Uncle Shau-Yen was very proud of Iris. After the conference, he gave her a ride to the Princeton train station where Iris would go on to New York, her next stop. On the train station platform, Iris interviewed Shau-Yen about his experiences when he escaped from Communist China in 1949. Shau-Yen later told us he was quite impressed by the hard-working style of his niece. He said that Iris had taken out a reporter’s pad and a pen from her bag and, right there on the bench of the Princeton train station, began to record the adventures of her uncle and her grandpa in 1949! Because she wanted to finish the interview, she decided to skip the train she was supposed to get on and take the next one.
Iris spent Thanksgiving in New York City with her friends—one of a few times that she was not with her family on the holidays. She called from New York on Thanksgiving Day, and we talked for a long time. She was so excited
about the fact that Newsweek finally had published her book excerpt.

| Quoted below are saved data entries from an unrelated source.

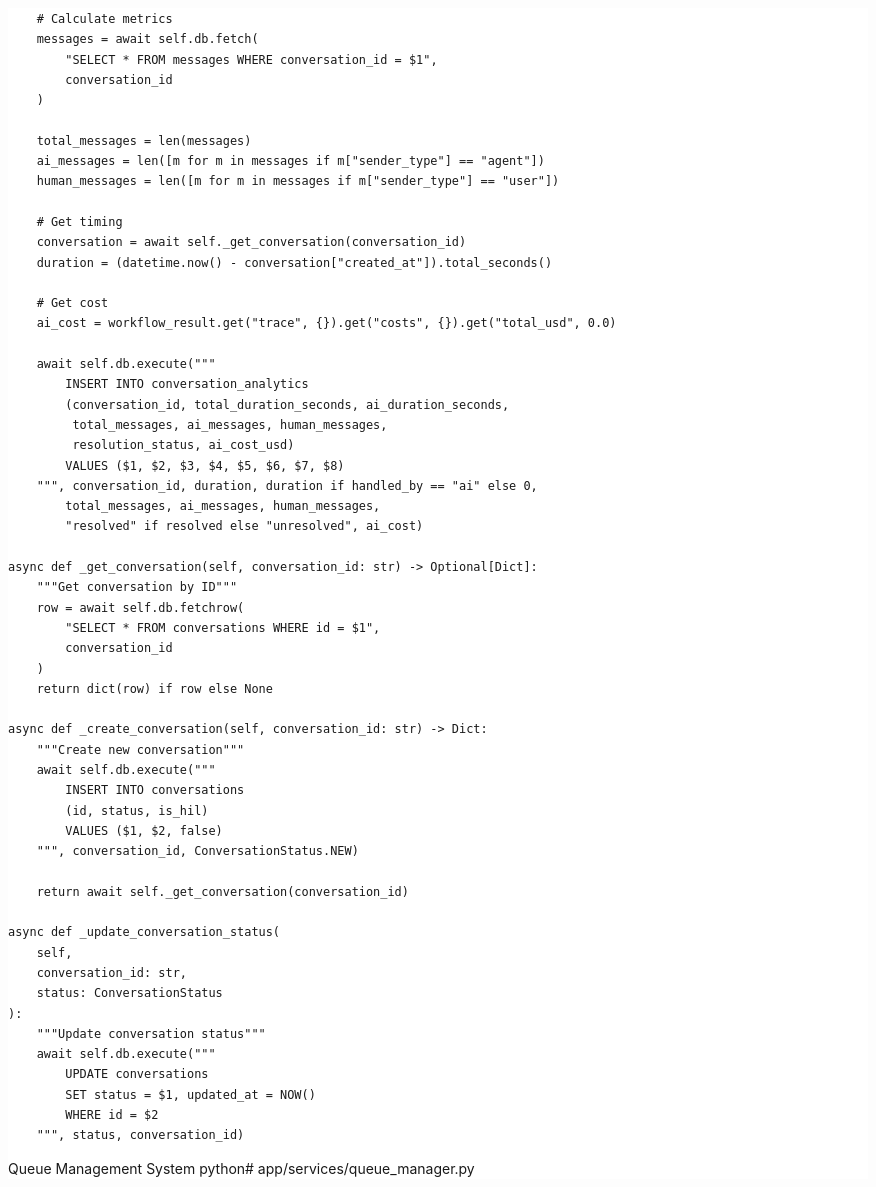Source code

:         # Calculate metrics
        messages = await self.db.fetch(
            "SELECT * FROM messages WHERE conversation_id = $1",
            conversation_id
        )
        
        total_messages = len(messages)
        ai_messages = len([m for m in messages if m["sender_type"] == "agent"])
        human_messages = len([m for m in messages if m["sender_type"] == "user"])
        
        # Get timing
        conversation = await self._get_conversation(conversation_id)
        duration = (datetime.now() - conversation["created_at"]).total_seconds()
        
        # Get cost
        ai_cost = workflow_result.get("trace", {}).get("costs", {}).get("total_usd", 0.0)
        
        await self.db.execute("""
            INSERT INTO conversation_analytics
            (conversation_id, total_duration_seconds, ai_duration_seconds,
             total_messages, ai_messages, human_messages,
             resolution_status, ai_cost_usd)
            VALUES ($1, $2, $3, $4, $5, $6, $7, $8)
        """, conversation_id, duration, duration if handled_by == "ai" else 0,
            total_messages, ai_messages, human_messages,
            "resolved" if resolved else "unresolved", ai_cost)
    
    async def _get_conversation(self, conversation_id: str) -> Optional[Dict]:
        """Get conversation by ID"""
        row = await self.db.fetchrow(
            "SELECT * FROM conversations WHERE id = $1",
            conversation_id
        )
        return dict(row) if row else None
    
    async def _create_conversation(self, conversation_id: str) -> Dict:
        """Create new conversation"""
        await self.db.execute("""
            INSERT INTO conversations
            (id, status, is_hil)
            VALUES ($1, $2, false)
        """, conversation_id, ConversationStatus.NEW)
        
        return await self._get_conversation(conversation_id)
    
    async def _update_conversation_status(
        self,
        conversation_id: str,
        status: ConversationStatus
    ):
        """Update conversation status"""
        await self.db.execute("""
            UPDATE conversations
            SET status = $1, updated_at = NOW()
            WHERE id = $2
        """, status, conversation_id)
Queue Management System
python# app/services/queue_manager.py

She also told us that ABC’s Good Morning America had asked her to fly to New York on December 7 for an interview.
After returning home from the East Coast, Iris had a signing in the San Francisco area. Then she had to fly back to New York for her Good Morning America interview. December 7, 1997 was the fifty-sixth anniversary of the Japanese bombing of Pearl Harbor, which is why ABC wanted to interview Iris and introduce her book on that date. Although we were told we could see her on Good Morning America on the morning of December 7, New York time, the program was mainly broadcast on the East Coast. Besides, we did not subscribe to cable TV. All we could do was to ask my sister Ling-Ling in New York City, my brother Bing in New Jersey, and my sister Ging-Ging in Maryland to watch and record it for us. When the time came and Iris was on the program talking, Bing called and put his telephone receiver near the TV screen so we could hear.
We finally got to see the ABC Good Morning America interview a week later when Bing mailed the tape to us. Iris did extremely well on the show. We were surprised to see her answering questions in a very professional way, thinking back to when she’d been a shy little girl. She looked so young and fresh, and with the help of TV studio makeup, she looked like a rising star!
Next, Iris flew to Vancouver by the invitation of BC-ALPHA (British Columbia Association for Learning and Preserving the History of WWII in Asia) president Thekla Lit, who organized many events to publicize her book. After several well-received events in Vancouver (a city with a huge Chinese-Canadian population; wherever Iris went, she was mobbed by fans), Iris flew to Toronto, where Joseph Wong, the president of the Toronto chapter of ALPHA, picked her up. Dr. Wong, whom I had never met, called me and said Iris wanted me to know that she had arrived safely. He added that he would take good care of her—he was a medical doctor and Iris should be safe with him. I was very grateful for someone who really understood a mother’s concern. Iris always kept her promise to let us know she had arrived safely in a new place.